Listen to Courtney Love, natch. We just can’t contain our unending adoration of her.
In an interview last year supporting Hole’s album Nobody’s Daughter, rather than evaluating her performance, she deconstructs it.
There’s a subtle, yet significant difference between the two approaches. An analysis describes something from different angles, without necessarily drawing conclusions. In contrast, an evaluation judges it. What do we learn from being judged? Not so much.
Yet from an analytical breakdown, we derive plenty. Love analyzes her recent work experience in typically forthright form. The gems:
[In Austin, Texas] I engaged the audience more, I gave them more. I don’t know if I can do that all the time. Because I give too much when I give. And I don’t know that people are appreciating what they’re seeing, and even if they are, I don’t know if that’s enough for me. So I’m very conflicted about my job.
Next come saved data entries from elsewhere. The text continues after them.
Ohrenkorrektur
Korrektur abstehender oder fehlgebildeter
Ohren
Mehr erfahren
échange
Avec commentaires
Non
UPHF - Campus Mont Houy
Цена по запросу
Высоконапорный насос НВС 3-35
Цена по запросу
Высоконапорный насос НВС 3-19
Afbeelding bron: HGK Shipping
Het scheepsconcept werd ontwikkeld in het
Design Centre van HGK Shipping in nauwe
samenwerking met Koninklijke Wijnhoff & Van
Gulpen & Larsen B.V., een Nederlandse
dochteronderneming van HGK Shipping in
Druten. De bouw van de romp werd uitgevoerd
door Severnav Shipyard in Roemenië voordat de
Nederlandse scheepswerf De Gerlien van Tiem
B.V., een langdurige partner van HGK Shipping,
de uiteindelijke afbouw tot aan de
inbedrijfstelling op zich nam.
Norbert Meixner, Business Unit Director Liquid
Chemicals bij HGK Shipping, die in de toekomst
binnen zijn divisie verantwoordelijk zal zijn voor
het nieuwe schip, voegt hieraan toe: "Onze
You note her open ambivalence about her livelihood? Nearly all of us feel ambivalent about some aspects of our employment. In thinking critically about her relationship to her work, it feels like she’s learning about her self as she speaks.
The internal conflict continues:
I like being with my band, I like playing, I like having fun. Then part of me wants to just go make pies.
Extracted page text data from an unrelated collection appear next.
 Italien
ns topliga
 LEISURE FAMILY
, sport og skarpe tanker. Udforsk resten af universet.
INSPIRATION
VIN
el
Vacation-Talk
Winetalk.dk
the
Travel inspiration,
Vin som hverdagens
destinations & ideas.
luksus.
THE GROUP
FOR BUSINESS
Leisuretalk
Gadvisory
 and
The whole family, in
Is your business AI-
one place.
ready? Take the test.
Could you imagine sharing with your boss such uncertainty about your job? In airing her innermost feelings, the rock star effectively demonstrates grounding in her profession.
A performance analysis often isn’t complete without referring to one’s colleagues. On her sometimes co-writer and producer Linda Perry, she says:
She’s patient, honorable, she’s kind, she’s incredibly talented, she’s skilled at her job, she loves me, I love her, she’s enduring, and she never runs out of ideas.
We almost blush; to feel such tenderness toward a co-worker is enviable. Last thing, she speaks about making a comeback:
I went away, now I’ve come back. So? And? But you know it’s when I’ve come back, it’s because my community likes me. And because I was never a big ass. I wasn’t a really big ass to people. I was just pretty much a big ass to myself.
The “Boys on the Radio” singer takes responsibility for her actions, and understands the way she treats others is a function of how she treats her self.
Without the use of qualifiers like “excellent,” “fair” or “poor,” we witness the wisdom that can come out of an analysis of performance, rather than an evaluation of it.
You see the difference?
Moreover, in contrast with a third-party report, the self-report can be full of insight. Because you know your work better than anyone.
Watch the free-flowing candor–and hair extensions–yourself:
The end of the year is approaching. Will you be analyzing your performance?